Sightlines – November 2014
Rebuilding the Indian: Restoring Myself
Sometimes boats do more than get us from A to B.
A lot more.
Twenty four years ago I bought a 25-foot Bertram from a guy who had given up on his dream. I lived in Sarasota, but I longed for a connection to my childhood on Catalina Island and restoring the Bertram, with the intention of shipping her to California, seemed the missing link to my dream. Halfway through the two-year restoration I met my wife Chareese and with her, my priorities changed. With my dream on hold, Villam stayed in Florida and has been our family boat ever since.
Chareese and I spent our honeymoon on Catalina 22 years ago and I began to share my love of the island with her. We visited every few years since and have recently begun spending a few weeks on the island each summer, albeit as landlubbers. While staying in Avalon last September, I read a little book called Rebuilding the Indian, by Fred Haefele. By no means a literary masterpiece, the book took me through the story of the author buying an Indian motorcycle basket case and the hunt for parts and characters full of advice on his quest to rebuild his classic bike. I got completely caught up in his adventure and decided it was time to restore another boat. One that would actually make it to Catalina this time.

Chareese had not forgotten about my abandonment of the 31-foot Bertram Nautic race boat a couple of years earlier, but never raised much fuss about the new project. I found a 20-foot Bertram Moppie basket case at Lanier Liquidators in Georgia for $4,500 and had her shipped to Sarasota sight unseen. She had all the original hardware and good stringers, but had osmosis blisters on the bottom. I called my old friends Jim and Gary for help and between the three of us we managed to put in almost 1,500 man-hours converting my Moppie into a custom center console. She is based loosely on the old Sportsman model, but looks more like a yacht-club launch, complete with teak deck, varnished-teak helm pod, and seat. Hellcat is printed in white U.S. Navy stencil across her flag-blue transom, so named after the World War II fighters of the Pacific and my rambunctious four-year-old granddaughter Hallie Kate, as promised. In early July, after seven months of full-time restoration, she was ready to ship west to her new home in San Pedro, California.

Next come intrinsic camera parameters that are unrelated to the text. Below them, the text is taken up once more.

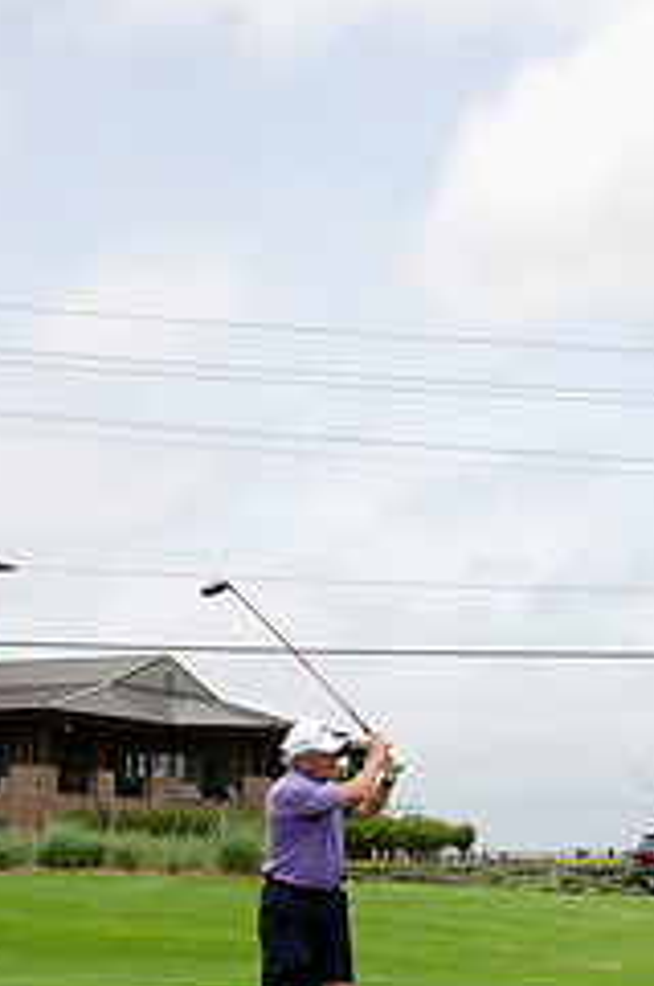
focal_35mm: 70
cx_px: 511
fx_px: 1913
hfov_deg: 19.2
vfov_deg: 28.7
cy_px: 651
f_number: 13
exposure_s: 1/500
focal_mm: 25
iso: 400
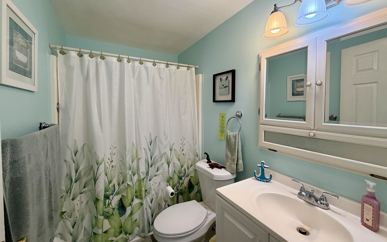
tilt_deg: -1.8
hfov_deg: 101.5
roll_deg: -0.7
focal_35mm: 15
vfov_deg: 74.7
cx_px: 193
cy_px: 112
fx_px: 158
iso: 160
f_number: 2.2
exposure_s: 1/120
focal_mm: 2.22
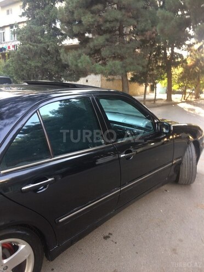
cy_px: 136
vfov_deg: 61.7
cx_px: 102
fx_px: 228
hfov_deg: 48.2
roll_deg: -2.3
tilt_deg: -15.0
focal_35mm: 29
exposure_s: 1/50
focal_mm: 4.15
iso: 40
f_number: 2.2
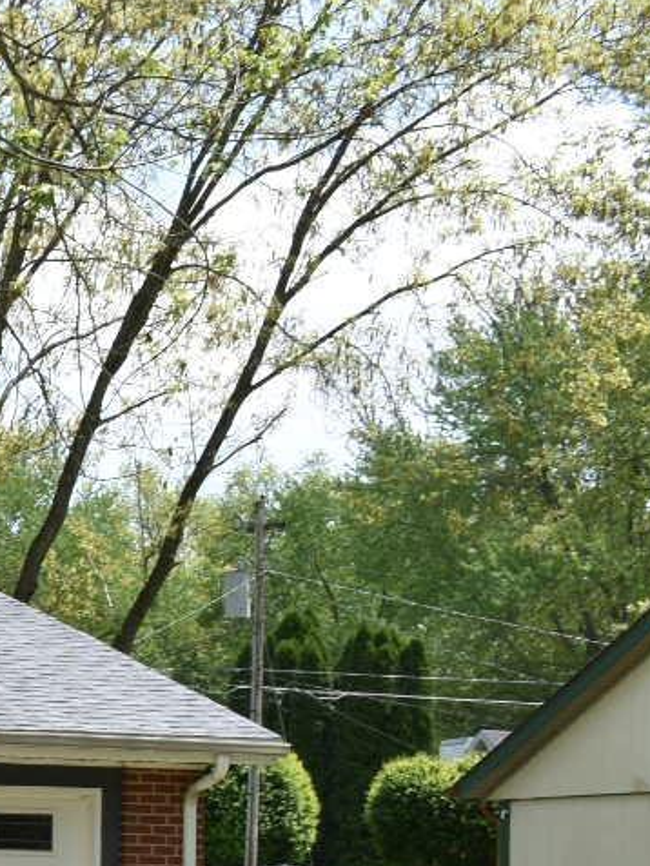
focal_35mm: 113
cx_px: -761
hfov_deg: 11.5
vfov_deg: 17.2
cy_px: 819
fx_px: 2819
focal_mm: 23
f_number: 8
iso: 140
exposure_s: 1/250
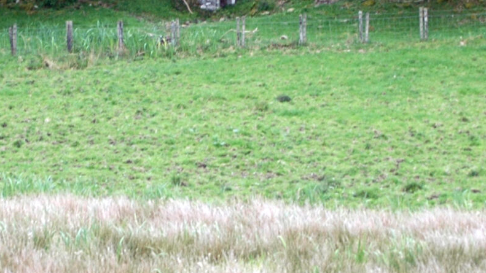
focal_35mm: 254
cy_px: -28
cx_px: 189
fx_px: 3273
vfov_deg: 4.8
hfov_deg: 8.5
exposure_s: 1/90
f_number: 5.6
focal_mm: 50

Our first launch in California was out of Cabrillo Marina with my daughter Jennifer and her husband Jason onboard. We motored out of the marina into a patch known locally as Hurricane Gulch, brought her up to speed, and with an ear-to-ear grin plastered across my face, we raced across the harbor. I don’t think Jennifer has ever seen me so happy before. I hadn’t been on that piece of water in 35 years and I felt like a kid again. We stuck our heads out of the breakwater and glimpsed the dark-blue crossing we would make the next morning. After 22 years of waiting, we only had one day and 22 miles to go.
The Catalina Channel is one of the deepest channels in the world and the 20-foot Bertram felt pretty small that morning as we crossed, but I finally had my own boat on the island again. I wasn’t landlocked any more and I could finally share my favorite place on earth with my family. We ran up and down the leeward side all week, stopping for snorkeling and lunch at the Isthmus along the way. Coming back to Avalon we rode the backs of following seas, drenching me with spray while the setting sun dried the salt on my skin, with my grandkids asleep in the bow curled up on their beanbags, I was in heaven. Approaching town one afternoon we came upon a rare pod of Reese Dolphins with Jace and Hallie Kate at the bow being treated to a show of nature that few ever get to see. We were living the dream with our little Hellcat.
After seven months of hard work and $90,000 in restoration costs, I was asked if it was all worth it. Yes. It was worth every penny, even if it were the last time I would ever experience it. It wasn’t so much a boat restoration as a restoration of myself. It was the fulfillment of a dream and I felt young again. And that is priceless.